Directions for this task: In one to three sentences, explain why the writer of the opinion piece on racial preferences in university admissions once supported affirmative action, and what changed that view.

+++ Extract

Posted on 07/02/2015 6:45:29 AM PDT by Kaslin
The Supreme Court has just agreed to reconsider the constitutionality of racial preferences in university admissions (although the advocates of these preferences prefer the seemingly more uplifting term affirmative action.) It is long past time that the Supreme Court declared this insidious and counterproductive policy unconstitutional for public universities and colleges, and hopefully private institutions will decide that it is incumbent upon them to also stop basing admissions decisions on race, gender or sexual preference.
The idea of granting preferences based on race, gender or sexual orientation is so offensive and so un-American that its proponents have had to construct an elaborate edifice of rationalizations to make it seem not only morally justifiable but entirely reasonable and downright necessary to the educational mission. But this edifice collapses under the weight of its own contradictions.
There was a time I supported affirmative action. It seemed to me a matter of simple fairness to open up greater opportunities to historically disadvantaged minorities. But during the five years I spent in elite graduate schools I saw first-hand the woeful consequences, some unintended and some very much so deliberate, of this terribly wrong-headed policy.
When I was in law school, I heard the moral justification expressed in extremely blunt terms: 'Its Payback for Slavery and Jim Crow.' Now, the minority students at Georgetown University Law School by and large had attended tony prep schools and graduated from elite (and expensive) Ivy League universities. And to my knowledge, none had experienced the horrors of chattel slavery or the indignities of discriminatory Jim Crow laws. Nonetheless, as one prominent African-American professor adamantly insisted, if a white coal miners daughter from West Virginia and an African-American son of a wealthy doctor were competing for the same spot in the law school class, it was morally necessary to give that spot to the African-American applicant, even if his LSAT score and grades were lower, simply because that is what America owed to black people.

++++++
+++ Material supplied

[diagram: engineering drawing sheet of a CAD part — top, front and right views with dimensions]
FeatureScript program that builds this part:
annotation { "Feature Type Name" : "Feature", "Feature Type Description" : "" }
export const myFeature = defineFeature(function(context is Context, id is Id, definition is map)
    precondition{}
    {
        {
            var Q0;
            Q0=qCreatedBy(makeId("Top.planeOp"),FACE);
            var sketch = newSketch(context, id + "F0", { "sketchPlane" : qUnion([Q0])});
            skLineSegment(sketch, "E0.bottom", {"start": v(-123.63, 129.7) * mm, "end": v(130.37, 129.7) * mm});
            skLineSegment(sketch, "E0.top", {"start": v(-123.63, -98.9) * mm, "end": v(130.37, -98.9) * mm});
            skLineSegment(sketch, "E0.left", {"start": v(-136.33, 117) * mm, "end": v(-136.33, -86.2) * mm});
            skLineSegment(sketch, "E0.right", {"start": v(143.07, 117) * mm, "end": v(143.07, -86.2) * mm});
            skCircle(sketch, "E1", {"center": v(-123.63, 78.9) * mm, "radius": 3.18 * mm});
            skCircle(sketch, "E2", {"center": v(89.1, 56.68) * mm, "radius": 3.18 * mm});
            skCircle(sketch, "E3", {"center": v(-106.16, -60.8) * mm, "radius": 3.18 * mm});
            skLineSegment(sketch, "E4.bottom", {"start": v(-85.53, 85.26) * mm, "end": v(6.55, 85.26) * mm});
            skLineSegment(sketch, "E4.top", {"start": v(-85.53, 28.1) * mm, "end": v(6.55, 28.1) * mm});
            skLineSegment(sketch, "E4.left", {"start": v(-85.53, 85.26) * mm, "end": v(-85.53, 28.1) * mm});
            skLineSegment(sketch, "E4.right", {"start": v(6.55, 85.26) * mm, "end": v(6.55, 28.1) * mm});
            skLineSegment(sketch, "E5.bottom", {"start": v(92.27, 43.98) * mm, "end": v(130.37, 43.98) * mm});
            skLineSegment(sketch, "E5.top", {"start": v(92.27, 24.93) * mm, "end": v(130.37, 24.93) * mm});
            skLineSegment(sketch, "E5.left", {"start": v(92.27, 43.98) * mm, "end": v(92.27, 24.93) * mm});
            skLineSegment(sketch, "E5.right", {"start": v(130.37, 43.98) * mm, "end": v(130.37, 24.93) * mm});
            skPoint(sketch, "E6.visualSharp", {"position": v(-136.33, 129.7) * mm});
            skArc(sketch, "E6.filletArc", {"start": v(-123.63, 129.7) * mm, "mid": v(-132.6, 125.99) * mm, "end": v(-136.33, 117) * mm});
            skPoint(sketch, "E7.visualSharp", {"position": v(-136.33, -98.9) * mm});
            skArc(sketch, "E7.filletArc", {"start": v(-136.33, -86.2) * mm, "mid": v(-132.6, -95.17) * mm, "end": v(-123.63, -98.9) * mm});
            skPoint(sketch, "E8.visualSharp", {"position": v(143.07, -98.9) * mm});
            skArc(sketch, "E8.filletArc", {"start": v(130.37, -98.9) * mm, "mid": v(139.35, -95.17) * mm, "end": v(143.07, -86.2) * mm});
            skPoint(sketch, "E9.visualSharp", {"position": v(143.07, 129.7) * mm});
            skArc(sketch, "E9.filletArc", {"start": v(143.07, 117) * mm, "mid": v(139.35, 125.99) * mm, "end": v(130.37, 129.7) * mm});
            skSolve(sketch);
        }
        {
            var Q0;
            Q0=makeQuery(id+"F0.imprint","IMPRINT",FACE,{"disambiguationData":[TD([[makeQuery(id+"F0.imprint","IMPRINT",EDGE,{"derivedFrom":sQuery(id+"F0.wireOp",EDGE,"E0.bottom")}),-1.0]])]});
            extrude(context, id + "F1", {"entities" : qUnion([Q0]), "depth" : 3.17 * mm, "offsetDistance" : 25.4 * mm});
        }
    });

++++++

Exercise result: The writer once supported affirmative action because opening greater opportunities to historically disadvantaged minorities seemed a matter of simple fairness. That view changed during five years in elite graduate schools, where the writer saw first-hand what the piece calls the woeful consequences of the policy, some unintended and some deliberate.